Aunque el secuestro del discurso progresista por parte de populistas oportunistas y con frecuencia corruptos ha sido rutinario desde hace muchos años en toda América Latina, ni siquiera en México ha sido consumado con tanta naturalidad como en nuestro país, pero aun así es posible que la ciudadanía haya empezado a darse cuenta de que ha sido víctima de una estafa sistemática. El lema popular «que se vayan todos» se inspira en la conciencia de que las palabras que pronuncian los políticos y sus auxiliares intelectuales no guardan ninguna relación con lo que efectivamente hacen en el poder, que «el verso» sólo ha servido para desviar la atención de los votantes del saqueo permanente de fondos que terminan atiborrando las «cajas» partidarias y sindicales para después ser redistribuidos, en cantidades cada vez menores, entre los comprometidos con un sistema perverso. Por supuesto, por ser cuestión de una modalidad sociopolítica tradicional, de raíces muy profundas, a los más beneficiados ya no les es necesario comprar a todos sus propagandistas, muchos de los cuales -tal vez la mayoría- se identifican tan sinceramente con el sistema que incluso su derrumbe no ha sido suficiente como para que se hayan sentido obligados a pensar en la posibilidad de que se equivocaron por completo.
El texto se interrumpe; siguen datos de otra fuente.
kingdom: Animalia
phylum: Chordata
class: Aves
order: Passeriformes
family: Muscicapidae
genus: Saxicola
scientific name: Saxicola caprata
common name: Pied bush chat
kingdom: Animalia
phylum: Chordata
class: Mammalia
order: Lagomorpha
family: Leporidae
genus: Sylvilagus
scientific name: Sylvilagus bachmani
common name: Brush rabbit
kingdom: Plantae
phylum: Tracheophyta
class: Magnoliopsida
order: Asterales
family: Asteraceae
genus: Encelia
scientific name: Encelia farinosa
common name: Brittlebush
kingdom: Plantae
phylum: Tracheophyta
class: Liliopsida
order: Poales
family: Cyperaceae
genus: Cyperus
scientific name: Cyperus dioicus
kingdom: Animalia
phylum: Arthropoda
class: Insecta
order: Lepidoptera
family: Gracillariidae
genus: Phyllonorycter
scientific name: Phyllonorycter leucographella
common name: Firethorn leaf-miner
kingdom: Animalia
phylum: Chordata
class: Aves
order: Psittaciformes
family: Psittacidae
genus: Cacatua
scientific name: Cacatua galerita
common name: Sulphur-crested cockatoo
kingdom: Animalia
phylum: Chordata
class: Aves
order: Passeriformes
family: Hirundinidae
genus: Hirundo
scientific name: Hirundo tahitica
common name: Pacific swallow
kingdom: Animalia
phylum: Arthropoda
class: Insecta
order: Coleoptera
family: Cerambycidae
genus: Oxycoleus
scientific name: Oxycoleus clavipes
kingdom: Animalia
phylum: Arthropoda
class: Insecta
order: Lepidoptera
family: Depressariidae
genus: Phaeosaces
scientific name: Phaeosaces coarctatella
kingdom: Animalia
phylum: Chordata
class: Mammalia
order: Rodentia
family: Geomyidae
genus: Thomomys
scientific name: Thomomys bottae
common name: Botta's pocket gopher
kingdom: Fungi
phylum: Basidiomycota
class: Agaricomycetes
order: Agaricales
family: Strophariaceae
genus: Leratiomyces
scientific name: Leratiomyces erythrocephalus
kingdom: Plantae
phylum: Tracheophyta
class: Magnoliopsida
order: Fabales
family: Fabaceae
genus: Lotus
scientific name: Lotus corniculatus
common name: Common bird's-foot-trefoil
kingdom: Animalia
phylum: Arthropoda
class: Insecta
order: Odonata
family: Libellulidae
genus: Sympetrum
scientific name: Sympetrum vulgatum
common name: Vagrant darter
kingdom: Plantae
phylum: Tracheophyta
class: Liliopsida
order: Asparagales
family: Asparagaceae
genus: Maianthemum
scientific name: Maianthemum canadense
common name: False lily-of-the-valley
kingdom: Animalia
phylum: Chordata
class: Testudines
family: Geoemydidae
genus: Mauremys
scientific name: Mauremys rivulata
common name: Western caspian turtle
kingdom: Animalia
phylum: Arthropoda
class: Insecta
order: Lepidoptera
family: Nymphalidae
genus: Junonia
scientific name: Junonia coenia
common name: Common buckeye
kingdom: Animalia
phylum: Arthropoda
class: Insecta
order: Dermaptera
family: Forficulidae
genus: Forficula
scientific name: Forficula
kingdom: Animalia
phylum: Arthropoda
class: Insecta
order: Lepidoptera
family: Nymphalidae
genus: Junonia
Según los criterios que imperan en todos los países prósperos y democráticos -o sea, en el Primer Mundo-, el ex ministro de Economía Ricardo López Murphy es un centrista moderado que por cierto no desentonaría en ningún gobierno de la Unión Europea. Según las pautas propias del mundillo político argentino, empero, es un extremista inhumano obsesionado por "los números", un agente del FMI que de tener la oportunidad reduciría a buena parte de la población a la esclavitud. Si bien la disparidad así supuesta nos dice muy poco acerca del ideario de López Murphy, nos ayuda a entender los motivos del estado ya catastrófico de nuestro país, el que se ha hundido precisamente por haber sentido insoportables los principios básicos reivindicados por el ex radical. Asimismo, los esfuerzos de tantos por satanizarlo, tratándolo como una especie de ultraderechista más interesado en el bienestar de los banqueros multimillonarios y de los empresarios extranjeros que en "la gente", sirven para recordarnos que apenas han comenzado los cambios culturales imprescindibles para que la Argentina se reintegre económicamente a la comunidad internacional. Por supuesto, es bien posible que López Murphy no sea el político indicado para liderar las transformaciones necesarias, pero si éste resulta ser el caso será por motivos que no tienen nada que ver con sus ideas sobre las causas de la crisis económica y lo que nos será forzoso hacer a fin de superarla.